資料への設問
**A)** 本文について、次の問いに答えよ。
(i) 処理速度2155は何を示すか。
(ii) モデルデータ2154には何が格納されているか。
(iii) 図12のフローは、本実施例ではどの装置で行うことが望ましいとされているか。
**B)** 本文の「モデルID2151は、アンサ」から「信頼性を高めることができる。」までを、「弱識別機」を「弱識別器」に改めて書き直せ。

モデルID2151は、アンサンブルモデルを構成するモデル(弱識別機)を特定するIDである。アルゴリズム2152にはそれぞれのモデルで使用されているアルゴリズム、目的変数2153にはモデルの目的変数(例えば、図3の例であれば、健常歩行、異常歩行1、異常歩行2)、モデルデータ2154にはモデルのバイナリデータが格納されている。モデル評価部204が評価した結果は、処理速度2155、性能指標2156に格納される。処理速度2155は各モデルに特徴量が入力されてから、識別結果を出力するまでの時間を示す。また、性能指標2156には、アンサンブルモデルの性能要件を定義するために用いられている性能指標(分析設定データ213にあらわれる性能指標)ごとの評価結果が格納されている。
図12は、アンサンブルモデルに使用するモデル(弱識別機)の選択及び算出する特徴量の選択フローである。図12のフローは、実際の分析を行う情報処理装置、すなわち本実施例では図6の処理フローを実行するPC600で行うことが望ましい。情報処理装置の演算性能、状態によって特徴量の算出、モデルによる識別に要する時間は異なる。このため、実際の分析を行う情報処理装置でアンサンブルモデルの構築及び算出する特徴量の選択を行うことで、アンサンブルモデルの性能、制約の事前評価結果の信頼性を高めることができる。

資料一覧
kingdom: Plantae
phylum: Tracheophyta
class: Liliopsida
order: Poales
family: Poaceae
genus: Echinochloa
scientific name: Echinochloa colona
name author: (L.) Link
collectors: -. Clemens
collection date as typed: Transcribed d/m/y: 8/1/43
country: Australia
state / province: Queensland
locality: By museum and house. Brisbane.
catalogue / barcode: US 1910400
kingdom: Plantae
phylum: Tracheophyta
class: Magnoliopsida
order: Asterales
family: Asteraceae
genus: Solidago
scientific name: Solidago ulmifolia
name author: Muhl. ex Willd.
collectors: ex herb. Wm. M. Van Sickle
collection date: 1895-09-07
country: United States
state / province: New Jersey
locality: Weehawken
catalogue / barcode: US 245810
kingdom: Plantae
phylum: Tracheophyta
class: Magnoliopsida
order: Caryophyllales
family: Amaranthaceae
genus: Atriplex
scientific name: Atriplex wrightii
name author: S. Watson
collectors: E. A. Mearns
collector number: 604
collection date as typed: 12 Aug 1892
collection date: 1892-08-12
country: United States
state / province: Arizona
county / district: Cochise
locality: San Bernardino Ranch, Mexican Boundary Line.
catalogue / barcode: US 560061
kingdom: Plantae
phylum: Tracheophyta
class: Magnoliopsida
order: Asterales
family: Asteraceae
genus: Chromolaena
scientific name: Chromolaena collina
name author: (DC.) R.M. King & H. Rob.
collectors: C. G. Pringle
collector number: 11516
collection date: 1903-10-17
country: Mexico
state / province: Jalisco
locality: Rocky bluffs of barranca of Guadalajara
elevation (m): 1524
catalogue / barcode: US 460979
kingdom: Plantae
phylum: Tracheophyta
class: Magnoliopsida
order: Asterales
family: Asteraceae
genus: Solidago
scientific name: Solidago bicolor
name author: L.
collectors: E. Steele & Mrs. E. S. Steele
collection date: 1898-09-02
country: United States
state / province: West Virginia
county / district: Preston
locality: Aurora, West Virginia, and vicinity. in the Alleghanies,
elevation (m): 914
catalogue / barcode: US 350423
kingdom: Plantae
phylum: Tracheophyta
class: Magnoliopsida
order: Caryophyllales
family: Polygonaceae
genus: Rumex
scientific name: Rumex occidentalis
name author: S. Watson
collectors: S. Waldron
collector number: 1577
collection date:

解答一覧
**A)**
(i) 各モデルに特徴量が入力されてから、識別結果を出力するまでの時間
(ii) モデルのバイナリデータ
(iii) 図6の処理フローを実行するPC600

**B)**
モデルID2151は、アンサンブルモデルを構成するモデル(弱識別器)を特定するIDである。アルゴリズム2152にはそれぞれのモデルで使用されているアルゴリズム、目的変数2153にはモデルの目的変数(例えば、図3の例であれば、健常歩行、異常歩行1、異常歩行2)、モデルデータ2154にはモデルのバイナリデータが格納されている。モデル評価部204が評価した結果は、処理速度2155、性能指標2156に格納される。処理速度2155は各モデルに特徴量が入力されてから、識別結果を出力するまでの時間を示す。また、性能指標2156には、アンサンブルモデルの性能要件を定義するために用いられている性能指標(分析設定データ213にあらわれる性能指標)ごとの評価結果が格納されている。
図12は、アンサンブルモデルに使用するモデル(弱識別器)の選択及び算出する特徴量の選択フローである。図12のフローは、実際の分析を行う情報処理装置、すなわち本実施例では図6の処理フローを実行するPC600で行うことが望ましい。情報処理装置の演算性能、状態によって特徴量の算出、モデルによる識別に要する時間は異なる。このため、実際の分析を行う情報処理装置でアンサンブルモデルの構築及び算出する特徴量の選択を行うことで、アンサンブルモデルの性能、制約の事前評価結果の信頼性を高めることができる。